* _REQUIRED ACTION_
Reproduce all entries below verbatim. Skip the pictures.

* _RECORDED DATA_
+ + + +
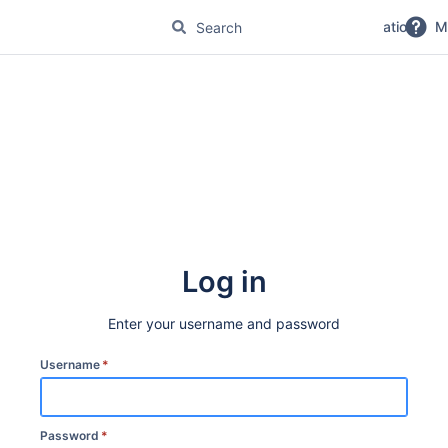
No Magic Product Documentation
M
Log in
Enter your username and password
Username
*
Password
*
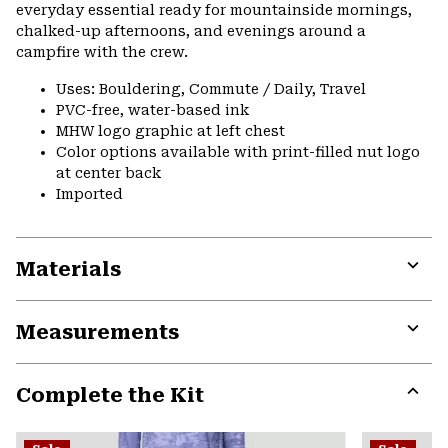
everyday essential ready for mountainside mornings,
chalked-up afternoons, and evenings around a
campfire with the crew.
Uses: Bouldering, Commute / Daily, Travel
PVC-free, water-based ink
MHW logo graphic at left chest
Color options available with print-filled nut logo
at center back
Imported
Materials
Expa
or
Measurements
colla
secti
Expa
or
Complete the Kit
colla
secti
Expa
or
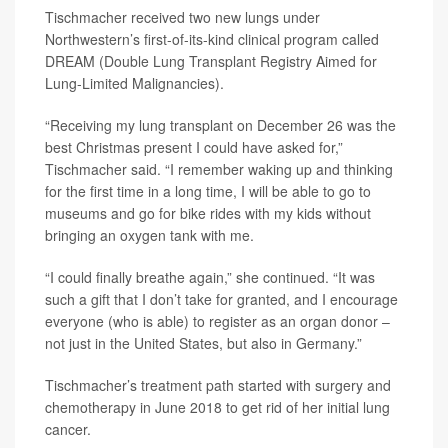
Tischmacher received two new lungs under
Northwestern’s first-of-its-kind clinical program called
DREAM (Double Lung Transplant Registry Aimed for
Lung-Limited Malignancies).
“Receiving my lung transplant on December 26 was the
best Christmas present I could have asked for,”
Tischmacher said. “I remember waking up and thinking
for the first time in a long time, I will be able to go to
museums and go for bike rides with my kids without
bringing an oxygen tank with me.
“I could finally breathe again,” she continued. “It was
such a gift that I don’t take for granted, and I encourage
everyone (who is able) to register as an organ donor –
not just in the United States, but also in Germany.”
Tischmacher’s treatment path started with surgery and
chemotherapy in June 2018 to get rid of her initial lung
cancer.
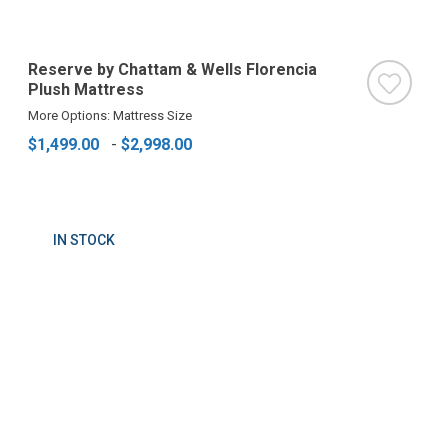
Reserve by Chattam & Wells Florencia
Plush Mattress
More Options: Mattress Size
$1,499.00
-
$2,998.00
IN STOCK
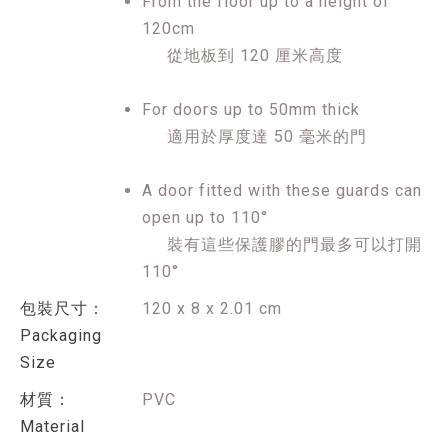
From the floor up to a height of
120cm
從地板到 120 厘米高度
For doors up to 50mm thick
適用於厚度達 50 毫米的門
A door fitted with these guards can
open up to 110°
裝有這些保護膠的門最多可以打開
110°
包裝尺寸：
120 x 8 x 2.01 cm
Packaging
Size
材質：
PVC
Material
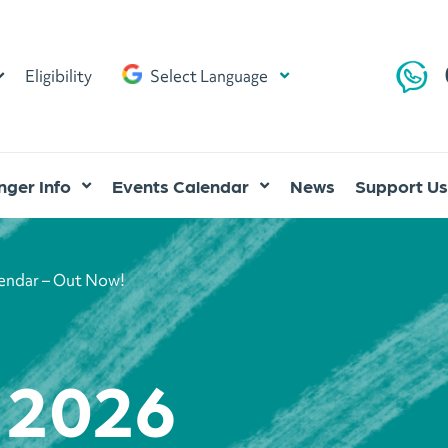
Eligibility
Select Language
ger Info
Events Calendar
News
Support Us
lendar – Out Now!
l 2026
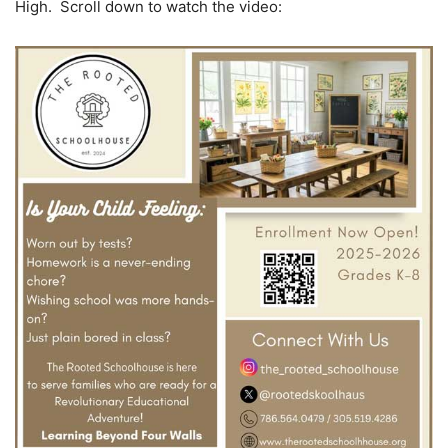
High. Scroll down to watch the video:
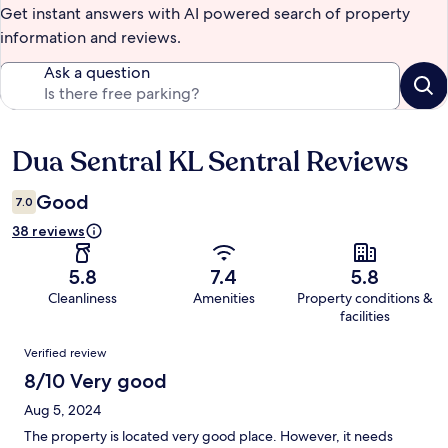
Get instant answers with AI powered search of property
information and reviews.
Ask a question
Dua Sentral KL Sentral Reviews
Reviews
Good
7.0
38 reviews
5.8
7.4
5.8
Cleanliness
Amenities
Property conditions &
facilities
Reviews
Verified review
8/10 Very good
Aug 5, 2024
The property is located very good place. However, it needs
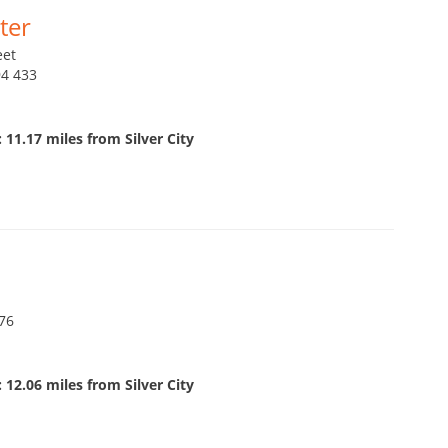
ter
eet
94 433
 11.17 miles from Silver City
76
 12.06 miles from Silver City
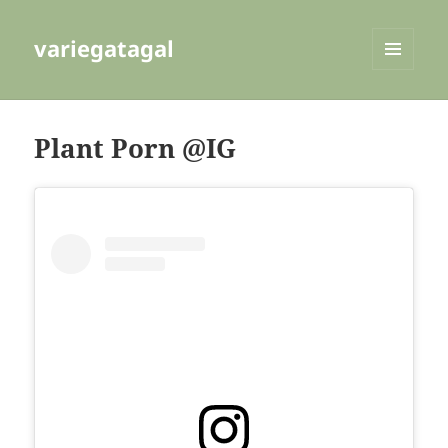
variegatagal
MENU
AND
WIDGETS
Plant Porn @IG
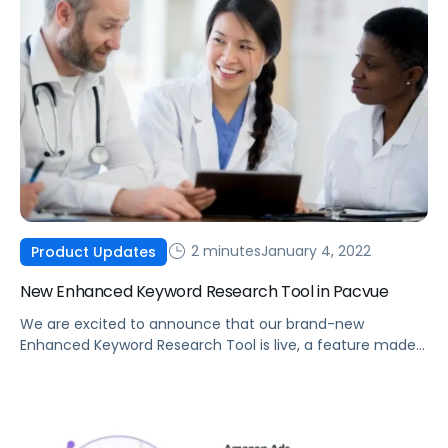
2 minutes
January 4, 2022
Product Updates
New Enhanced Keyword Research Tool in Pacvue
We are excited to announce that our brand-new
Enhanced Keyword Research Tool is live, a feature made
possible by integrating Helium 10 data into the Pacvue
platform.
+ + + +
* _RESULT FOR THIS TASK_
No Magic Product Documentation
M
Log in
Enter your username and password
Username
*
Password
*
everyday essential ready for mountainside mornings,
chalked-up afternoons, and evenings around a
campfire with the crew.
Uses: Bouldering, Commute / Daily, Travel
PVC-free, water-based ink
MHW logo graphic at left chest
Color options available with print-filled nut logo
at center back
Imported
Materials
Expa
or
Measurements
colla
secti
Expa
or
Complete the Kit
colla
secti
Expa
or
Tischmacher received two new lungs under
Northwestern’s first-of-its-kind clinical program called
DREAM (Double Lung Transplant Registry Aimed for
Lung-Limited Malignancies).
“Receiving my lung transplant on December 26 was the
best Christmas present I could have asked for,”
Tischmacher said. “I remember waking up and thinking
for the first time in a long time, I will be able to go to
museums and go for bike rides with my kids without
bringing an oxygen tank with me.
“I could finally breathe again,” she continued. “It was
such a gift that I don’t take for granted, and I encourage
everyone (who is able) to register as an organ donor –
not just in the United States, but also in Germany.”
Tischmacher’s treatment path started with surgery and
chemotherapy in June 2018 to get rid of her initial lung
cancer.
Reserve by Chattam & Wells Florencia
Plush Mattress
More Options: Mattress Size
$1,499.00
-
$2,998.00
IN STOCK
From the floor up to a height of
120cm
從地板到 120 厘米高度
For doors up to 50mm thick
適用於厚度達 50 毫米的門
A door fitted with these guards can
open up to 110°
裝有這些保護膠的門最多可以打開
110°
包裝尺寸：
120 x 8 x 2.01 cm
Packaging
Size
材質：
PVC
Material
Eligibility
Select Language
ger Info
Events Calendar
News
Support Us
lendar – Out Now!
l 2026
High. Scroll down to watch the video:
Get instant answers with AI powered search of property
information and reviews.
Ask a question
Dua Sentral KL Sentral Reviews
Reviews
Good
7.0
38 reviews
5.8
7.4
5.8
Cleanliness
Amenities
Property conditions &
facilities
Reviews
Verified review
8/10 Very good
Aug 5, 2024
The property is located very good place. However, it needs
ter
eet
94 433
 11.17 miles from Silver City
76
 12.06 miles from Silver City
variegatagal
MENU
AND
WIDGETS
Plant Porn @IG
2 minutes
January 4, 2022
Product Updates
New Enhanced Keyword Research Tool in Pacvue
We are excited to announce that our brand-new
Enhanced Keyword Research Tool is live, a feature made
possible by integrating Helium 10 data into the Pacvue
platform.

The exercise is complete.